Beijing will install about 1,000 condom vending machines at
hotels, bars, university campuses and construction sites around the
Chinese capital this month to fight the spread of HIV/AIDS.
The Beijing AIDS Prevention and Control Working Committee is
cooperating with the Beijing AIDS Prevention Association, a
nongovernmental organization, and a condom manufacturer on the
program. It will initially be implemented in four central Beijing
districts on a trial basis.
Customers may buy the condoms for 1 yuan (12 US cents)
apiece.
Machines placed on college campuses will dispense yellow-colored
condoms, to remind young people to exercise caution when having
sex.
In hotels, the vending machines will be placed in discreet
locations to avoid embarrassing purchasers.
Poor quality and sometimes unpackaged condoms made up nearly
three quarters of the two billion condoms used in China last year.
A Beijing Disease Control and Prevention Center official said that
the vending machine condoms are guaranteed to be of good quality
and reliable. The price is kept down, he said, because they are
functional but not frivolous, omitting some of the features that
more expensive products offer.
The new machines will supplement the capital's 1,700 existing
vending machines, many of which are often out of service or empty.

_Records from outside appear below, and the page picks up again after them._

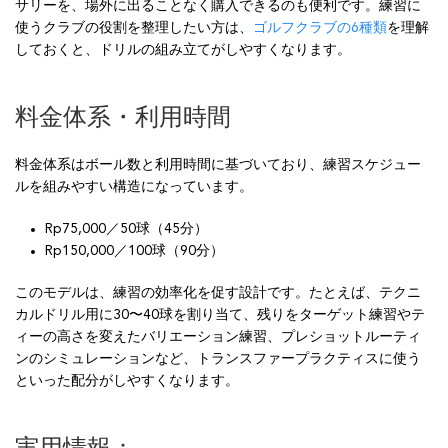
サリーを、場外に出ることなく購入できるのも便利です。練習に
使うクラブの役割を整理したい方は、
ゴルフクラブの6種類
を理解
しておくと、ドリルの組み立てがしやすくなります。
料金体系・利用時間
料金体系はボール数と利用時間に基づいており、練習スケジュー
ルを組みやすい構造になっています。
Rp75,000／50球（45分）
Rp150,000／100球（90分）
このモデルは、練習の効率化を促す設計です。たとえば、テクニ
カルドリル用に30〜40球を割り当て、残りをターゲット練習やテ
ィーの高さを変えたバリエーション練習、プレショットルーティ
ンのシミュレーションなど、トランスファープラクティスに使う
といった配分がしやすくなります。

Guan Baoying, vice director of the city health bureau's disease
control department, said that the older machines would be repaired
this month.
China's official estimate puts the current number of HIV/AIDS
cases at 840,000, but officials admit that current statistics are
incomplete. Some experts say that at least 1 million poor farmers
were infected in the central province of Henan
alone as a result of selling blood at unlicensed collection
stations that ignored proper procedures.
The United Nations has said that the number of AIDS victims in
China could quickly rise to 10 million if serious action is not
taken immediately.
Earlier this year, Vice Premier Wu Yi,
who also heads the national committee for AIDS prevention, said
that if no effective control measures are taken, "the consequences
will be very grievous." She called on governments at all levels to
accelerate and expand their work in this regard.